> Work required: Nothing in the data is to be left out; copy it exactly.

Top of Source information

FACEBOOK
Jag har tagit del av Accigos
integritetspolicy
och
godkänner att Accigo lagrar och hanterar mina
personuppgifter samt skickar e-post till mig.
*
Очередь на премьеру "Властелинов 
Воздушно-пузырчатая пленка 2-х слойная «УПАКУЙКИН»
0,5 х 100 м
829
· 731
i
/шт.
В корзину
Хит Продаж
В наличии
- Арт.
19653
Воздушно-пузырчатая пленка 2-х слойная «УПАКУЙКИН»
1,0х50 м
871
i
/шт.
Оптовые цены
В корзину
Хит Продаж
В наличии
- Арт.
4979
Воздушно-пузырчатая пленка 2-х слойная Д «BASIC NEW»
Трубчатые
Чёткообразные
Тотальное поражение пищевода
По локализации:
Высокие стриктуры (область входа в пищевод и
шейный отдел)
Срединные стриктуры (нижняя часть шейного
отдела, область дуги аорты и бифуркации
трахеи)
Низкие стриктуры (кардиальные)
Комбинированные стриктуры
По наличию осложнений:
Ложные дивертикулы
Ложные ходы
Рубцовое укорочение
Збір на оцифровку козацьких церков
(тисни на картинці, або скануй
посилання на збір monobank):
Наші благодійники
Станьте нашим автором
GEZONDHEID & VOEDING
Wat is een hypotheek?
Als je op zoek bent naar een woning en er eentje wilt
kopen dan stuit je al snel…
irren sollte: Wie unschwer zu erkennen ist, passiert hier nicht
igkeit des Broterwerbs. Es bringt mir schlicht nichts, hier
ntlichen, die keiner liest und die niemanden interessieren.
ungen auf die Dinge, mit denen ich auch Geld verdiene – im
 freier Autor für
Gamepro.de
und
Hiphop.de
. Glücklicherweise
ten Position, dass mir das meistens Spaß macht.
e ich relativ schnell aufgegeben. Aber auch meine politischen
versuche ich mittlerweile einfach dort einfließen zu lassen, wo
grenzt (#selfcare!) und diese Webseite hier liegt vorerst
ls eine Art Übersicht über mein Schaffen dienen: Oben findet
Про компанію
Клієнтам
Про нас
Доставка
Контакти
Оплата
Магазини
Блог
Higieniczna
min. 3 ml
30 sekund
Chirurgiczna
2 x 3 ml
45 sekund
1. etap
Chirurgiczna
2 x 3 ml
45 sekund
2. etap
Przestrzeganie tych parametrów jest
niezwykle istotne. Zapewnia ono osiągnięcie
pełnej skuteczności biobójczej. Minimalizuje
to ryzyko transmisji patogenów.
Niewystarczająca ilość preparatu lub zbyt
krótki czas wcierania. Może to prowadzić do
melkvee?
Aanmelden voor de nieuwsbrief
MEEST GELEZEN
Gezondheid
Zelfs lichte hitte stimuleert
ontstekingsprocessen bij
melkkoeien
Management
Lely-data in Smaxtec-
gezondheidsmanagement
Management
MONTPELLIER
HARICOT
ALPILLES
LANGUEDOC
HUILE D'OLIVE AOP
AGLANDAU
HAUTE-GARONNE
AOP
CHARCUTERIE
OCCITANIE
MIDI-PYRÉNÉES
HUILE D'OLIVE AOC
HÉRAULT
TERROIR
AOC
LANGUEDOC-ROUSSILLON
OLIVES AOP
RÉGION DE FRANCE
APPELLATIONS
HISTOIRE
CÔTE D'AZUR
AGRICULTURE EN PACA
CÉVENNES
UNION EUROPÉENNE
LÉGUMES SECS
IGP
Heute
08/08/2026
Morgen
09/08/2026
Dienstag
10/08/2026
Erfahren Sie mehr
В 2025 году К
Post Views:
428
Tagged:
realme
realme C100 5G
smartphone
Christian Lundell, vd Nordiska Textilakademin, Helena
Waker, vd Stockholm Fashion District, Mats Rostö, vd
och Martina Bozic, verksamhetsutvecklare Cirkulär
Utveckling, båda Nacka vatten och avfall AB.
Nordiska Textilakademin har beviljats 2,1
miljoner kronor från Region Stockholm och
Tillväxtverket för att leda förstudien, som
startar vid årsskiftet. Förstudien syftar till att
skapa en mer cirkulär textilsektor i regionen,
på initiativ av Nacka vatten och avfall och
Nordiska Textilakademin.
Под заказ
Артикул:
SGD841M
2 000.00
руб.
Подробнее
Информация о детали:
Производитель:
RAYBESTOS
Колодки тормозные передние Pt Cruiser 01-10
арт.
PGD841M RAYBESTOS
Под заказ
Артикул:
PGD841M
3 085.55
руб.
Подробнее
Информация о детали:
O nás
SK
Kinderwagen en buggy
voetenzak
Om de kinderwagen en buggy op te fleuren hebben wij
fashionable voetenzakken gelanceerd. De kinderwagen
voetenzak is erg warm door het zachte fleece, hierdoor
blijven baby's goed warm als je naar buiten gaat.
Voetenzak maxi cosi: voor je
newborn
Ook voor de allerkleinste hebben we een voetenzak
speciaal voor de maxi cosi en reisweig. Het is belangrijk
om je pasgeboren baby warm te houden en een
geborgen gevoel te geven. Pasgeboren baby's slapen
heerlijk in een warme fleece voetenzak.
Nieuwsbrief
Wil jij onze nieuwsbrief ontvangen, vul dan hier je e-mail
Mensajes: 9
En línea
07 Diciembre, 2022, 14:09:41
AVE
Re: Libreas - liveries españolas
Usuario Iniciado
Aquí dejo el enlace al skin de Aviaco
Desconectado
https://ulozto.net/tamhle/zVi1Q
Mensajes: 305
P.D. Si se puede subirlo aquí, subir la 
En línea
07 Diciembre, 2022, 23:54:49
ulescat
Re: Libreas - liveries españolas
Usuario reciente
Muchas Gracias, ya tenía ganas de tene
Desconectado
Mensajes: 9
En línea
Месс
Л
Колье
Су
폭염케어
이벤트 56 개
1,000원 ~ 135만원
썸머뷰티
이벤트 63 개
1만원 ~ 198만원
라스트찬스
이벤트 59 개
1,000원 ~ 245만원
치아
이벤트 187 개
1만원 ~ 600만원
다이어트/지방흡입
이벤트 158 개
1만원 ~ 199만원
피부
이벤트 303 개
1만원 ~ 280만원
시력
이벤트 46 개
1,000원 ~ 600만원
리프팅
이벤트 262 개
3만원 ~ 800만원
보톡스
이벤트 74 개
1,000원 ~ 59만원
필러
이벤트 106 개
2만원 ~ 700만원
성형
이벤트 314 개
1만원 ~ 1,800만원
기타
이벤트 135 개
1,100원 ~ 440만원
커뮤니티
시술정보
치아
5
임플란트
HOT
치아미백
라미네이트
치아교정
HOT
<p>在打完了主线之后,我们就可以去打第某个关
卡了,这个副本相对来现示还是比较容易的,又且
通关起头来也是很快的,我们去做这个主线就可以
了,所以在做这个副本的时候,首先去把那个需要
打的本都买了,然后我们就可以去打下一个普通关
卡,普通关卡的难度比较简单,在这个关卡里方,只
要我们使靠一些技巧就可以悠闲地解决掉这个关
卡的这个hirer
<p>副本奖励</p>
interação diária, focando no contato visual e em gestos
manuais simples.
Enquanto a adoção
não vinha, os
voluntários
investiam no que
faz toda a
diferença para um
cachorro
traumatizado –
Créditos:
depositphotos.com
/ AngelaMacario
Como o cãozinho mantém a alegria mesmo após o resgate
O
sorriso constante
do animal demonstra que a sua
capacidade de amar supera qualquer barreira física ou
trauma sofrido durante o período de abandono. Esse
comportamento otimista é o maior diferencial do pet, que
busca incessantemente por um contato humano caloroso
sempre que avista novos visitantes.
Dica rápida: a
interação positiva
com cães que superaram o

Bottom of Source information

> Result for this exercise:
FACEBOOK
Jag har tagit del av Accigos
integritetspolicy
och
godkänner att Accigo lagrar och hanterar mina
personuppgifter samt skickar e-post till mig.
*
Очередь на премьеру "Властелинов 
Воздушно-пузырчатая пленка 2-х слойная «УПАКУЙКИН»
0,5 х 100 м
829
· 731
i
/шт.
В корзину
Хит Продаж
В наличии
- Арт.
19653
Воздушно-пузырчатая пленка 2-х слойная «УПАКУЙКИН»
1,0х50 м
871
i
/шт.
Оптовые цены
В корзину
Хит Продаж
В наличии
- Арт.
4979
Воздушно-пузырчатая пленка 2-х слойная Д «BASIC NEW»
Трубчатые
Чёткообразные
Тотальное поражение пищевода
По локализации:
Высокие стриктуры (область входа в пищевод и
шейный отдел)
Срединные стриктуры (нижняя часть шейного
отдела, область дуги аорты и бифуркации
трахеи)
Низкие стриктуры (кардиальные)
Комбинированные стриктуры
По наличию осложнений:
Ложные дивертикулы
Ложные ходы
Рубцовое укорочение
Збір на оцифровку козацьких церков
(тисни на картинці, або скануй
посилання на збір monobank):
Наші благодійники
Станьте нашим автором
GEZONDHEID & VOEDING
Wat is een hypotheek?
Als je op zoek bent naar een woning en er eentje wilt
kopen dan stuit je al snel…
irren sollte: Wie unschwer zu erkennen ist, passiert hier nicht
igkeit des Broterwerbs. Es bringt mir schlicht nichts, hier
ntlichen, die keiner liest und die niemanden interessieren.
ungen auf die Dinge, mit denen ich auch Geld verdiene – im
 freier Autor für
Gamepro.de
und
Hiphop.de
. Glücklicherweise
ten Position, dass mir das meistens Spaß macht.
e ich relativ schnell aufgegeben. Aber auch meine politischen
versuche ich mittlerweile einfach dort einfließen zu lassen, wo
grenzt (#selfcare!) und diese Webseite hier liegt vorerst
ls eine Art Übersicht über mein Schaffen dienen: Oben findet
Про компанію
Клієнтам
Про нас
Доставка
Контакти
Оплата
Магазини
Блог
Higieniczna
min. 3 ml
30 sekund
Chirurgiczna
2 x 3 ml
45 sekund
1. etap
Chirurgiczna
2 x 3 ml
45 sekund
2. etap
Przestrzeganie tych parametrów jest
niezwykle istotne. Zapewnia ono osiągnięcie
pełnej skuteczności biobójczej. Minimalizuje
to ryzyko transmisji patogenów.
Niewystarczająca ilość preparatu lub zbyt
krótki czas wcierania. Może to prowadzić do
melkvee?
Aanmelden voor de nieuwsbrief
MEEST GELEZEN
Gezondheid
Zelfs lichte hitte stimuleert
ontstekingsprocessen bij
melkkoeien
Management
Lely-data in Smaxtec-
gezondheidsmanagement
Management
MONTPELLIER
HARICOT
ALPILLES
LANGUEDOC
HUILE D'OLIVE AOP
AGLANDAU
HAUTE-GARONNE
AOP
CHARCUTERIE
OCCITANIE
MIDI-PYRÉNÉES
HUILE D'OLIVE AOC
HÉRAULT
TERROIR
AOC
LANGUEDOC-ROUSSILLON
OLIVES AOP
RÉGION DE FRANCE
APPELLATIONS
HISTOIRE
CÔTE D'AZUR
AGRICULTURE EN PACA
CÉVENNES
UNION EUROPÉENNE
LÉGUMES SECS
IGP
Heute
08/08/2026
Morgen
09/08/2026
Dienstag
10/08/2026
Erfahren Sie mehr
В 2025 году К
Post Views:
428
Tagged:
realme
realme C100 5G
smartphone
Christian Lundell, vd Nordiska Textilakademin, Helena
Waker, vd Stockholm Fashion District, Mats Rostö, vd
och Martina Bozic, verksamhetsutvecklare Cirkulär
Utveckling, båda Nacka vatten och avfall AB.
Nordiska Textilakademin har beviljats 2,1
miljoner kronor från Region Stockholm och
Tillväxtverket för att leda förstudien, som
startar vid årsskiftet. Förstudien syftar till att
skapa en mer cirkulär textilsektor i regionen,
på initiativ av Nacka vatten och avfall och
Nordiska Textilakademin.
Под заказ
Артикул:
SGD841M
2 000.00
руб.
Подробнее
Информация о детали:
Производитель:
RAYBESTOS
Колодки тормозные передние Pt Cruiser 01-10
арт.
PGD841M RAYBESTOS
Под заказ
Артикул:
PGD841M
3 085.55
руб.
Подробнее
Информация о детали:
O nás
SK
Kinderwagen en buggy
voetenzak
Om de kinderwagen en buggy op te fleuren hebben wij
fashionable voetenzakken gelanceerd. De kinderwagen
voetenzak is erg warm door het zachte fleece, hierdoor
blijven baby's goed warm als je naar buiten gaat.
Voetenzak maxi cosi: voor je
newborn
Ook voor de allerkleinste hebben we een voetenzak
speciaal voor de maxi cosi en reisweig. Het is belangrijk
om je pasgeboren baby warm te houden en een
geborgen gevoel te geven. Pasgeboren baby's slapen
heerlijk in een warme fleece voetenzak.
Nieuwsbrief
Wil jij onze nieuwsbrief ontvangen, vul dan hier je e-mail
Mensajes: 9
En línea
07 Diciembre, 2022, 14:09:41
AVE
Re: Libreas - liveries españolas
Usuario Iniciado
Aquí dejo el enlace al skin de Aviaco
Desconectado
https://ulozto.net/tamhle/zVi1Q
Mensajes: 305
P.D. Si se puede subirlo aquí, subir la 
En línea
07 Diciembre, 2022, 23:54:49
ulescat
Re: Libreas - liveries españolas
Usuario reciente
Muchas Gracias, ya tenía ganas de tene
Desconectado
Mensajes: 9
En línea
Месс
Л
Колье
Су
폭염케어
이벤트 56 개
1,000원 ~ 135만원
썸머뷰티
이벤트 63 개
1만원 ~ 198만원
라스트찬스
이벤트 59 개
1,000원 ~ 245만원
치아
이벤트 187 개
1만원 ~ 600만원
다이어트/지방흡입
이벤트 158 개
1만원 ~ 199만원
피부
이벤트 303 개
1만원 ~ 280만원
시력
이벤트 46 개
1,000원 ~ 600만원
리프팅
이벤트 262 개
3만원 ~ 800만원
보톡스
이벤트 74 개
1,000원 ~ 59만원
필러
이벤트 106 개
2만원 ~ 700만원
성형
이벤트 314 개
1만원 ~ 1,800만원
기타
이벤트 135 개
1,100원 ~ 440만원
커뮤니티
시술정보
치아
5
임플란트
HOT
치아미백
라미네이트
치아교정
HOT
<p>在打完了主线之后,我们就可以去打第某个关
卡了,这个副本相对来现示还是比较容易的,又且
通关起头来也是很快的,我们去做这个主线就可以
了,所以在做这个副本的时候,首先去把那个需要
打的本都买了,然后我们就可以去打下一个普通关
卡,普通关卡的难度比较简单,在这个关卡里方,只
要我们使靠一些技巧就可以悠闲地解决掉这个关
卡的这个hirer
<p>副本奖励</p>
interação diária, focando no contato visual e em gestos
manuais simples.
Enquanto a adoção
não vinha, os
voluntários
investiam no que
faz toda a
diferença para um
cachorro
traumatizado –
Créditos:
depositphotos.com
/ AngelaMacario
Como o cãozinho mantém a alegria mesmo após o resgate
O
sorriso constante
do animal demonstra que a sua
capacidade de amar supera qualquer barreira física ou
trauma sofrido durante o período de abandono. Esse
comportamento otimista é o maior diferencial do pet, que
busca incessantemente por um contato humano caloroso
sempre que avista novos visitantes.
Dica rápida: a
interação positiva
com cães que superaram o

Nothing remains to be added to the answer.